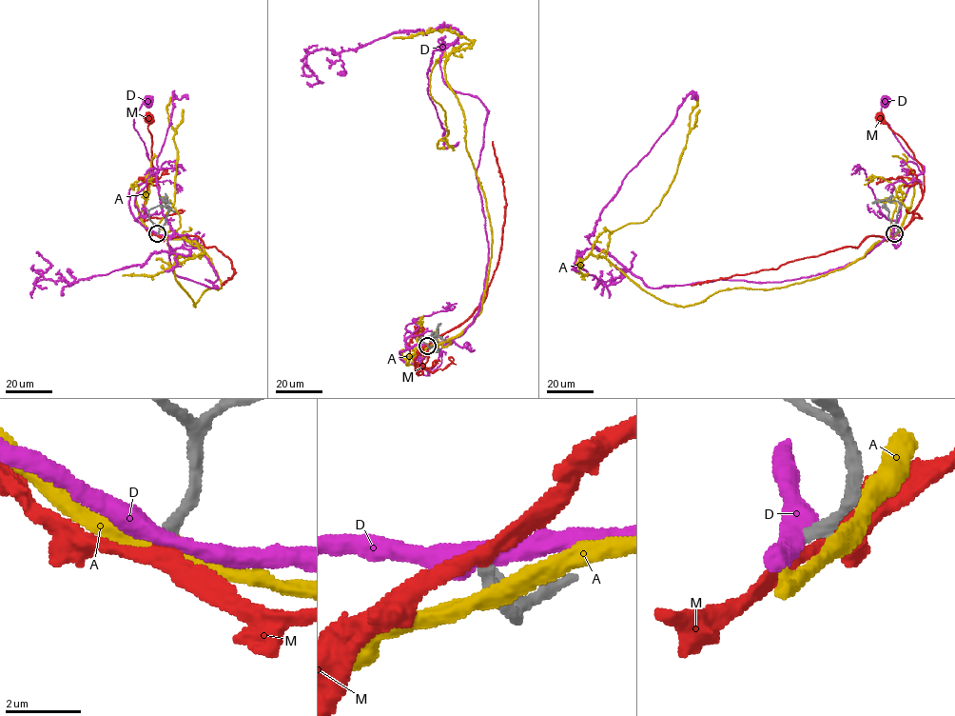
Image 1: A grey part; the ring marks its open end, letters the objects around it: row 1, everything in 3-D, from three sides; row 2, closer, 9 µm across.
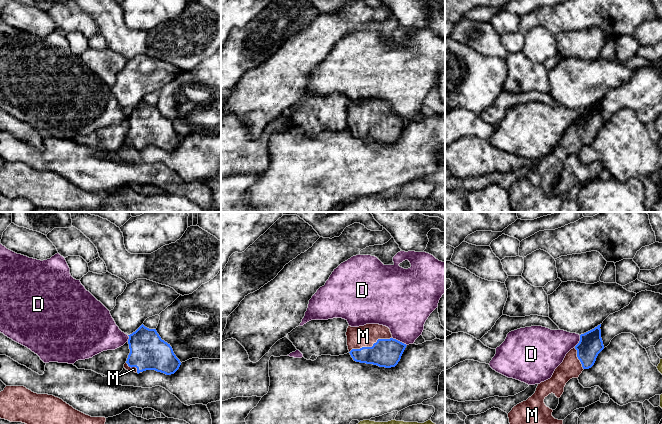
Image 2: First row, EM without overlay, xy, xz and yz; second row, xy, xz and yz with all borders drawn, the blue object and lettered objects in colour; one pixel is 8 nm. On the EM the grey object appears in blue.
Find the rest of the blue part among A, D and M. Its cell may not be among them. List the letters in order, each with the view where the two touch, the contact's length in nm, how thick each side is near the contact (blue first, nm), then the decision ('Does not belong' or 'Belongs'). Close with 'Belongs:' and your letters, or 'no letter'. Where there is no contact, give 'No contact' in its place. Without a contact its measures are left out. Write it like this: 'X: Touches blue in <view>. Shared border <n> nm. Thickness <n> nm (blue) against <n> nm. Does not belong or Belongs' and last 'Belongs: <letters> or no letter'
A: No contact. Does not belong
D: Touches blue in xz. Shared border 140 nm. Thickness 220 nm (blue) against 380 nm. Does not belong
M: Touches blue in xz. Shared border 360 nm. Thickness 220 nm (blue) against 180 nm. Belongs
Belongs: M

------------------------------------------------------------

### Your task
Write out exactly the lines of the material above, starting with the first and finishing with the line that contains "Image 2: First", without pictures.

### Answer
Image 1: A grey part; the ring marks its open end, letters the objects around it: row 1, everything in 3-D, from three sides; row 2, closer, 9 µm across.
Image 2: First row, EM without overlay, xy, xz and yz; second row, xy, xz and yz with all borders drawn, the blue object and lettered objects in colour; one pixel is 8 nm. On the EM the grey object appears in blue.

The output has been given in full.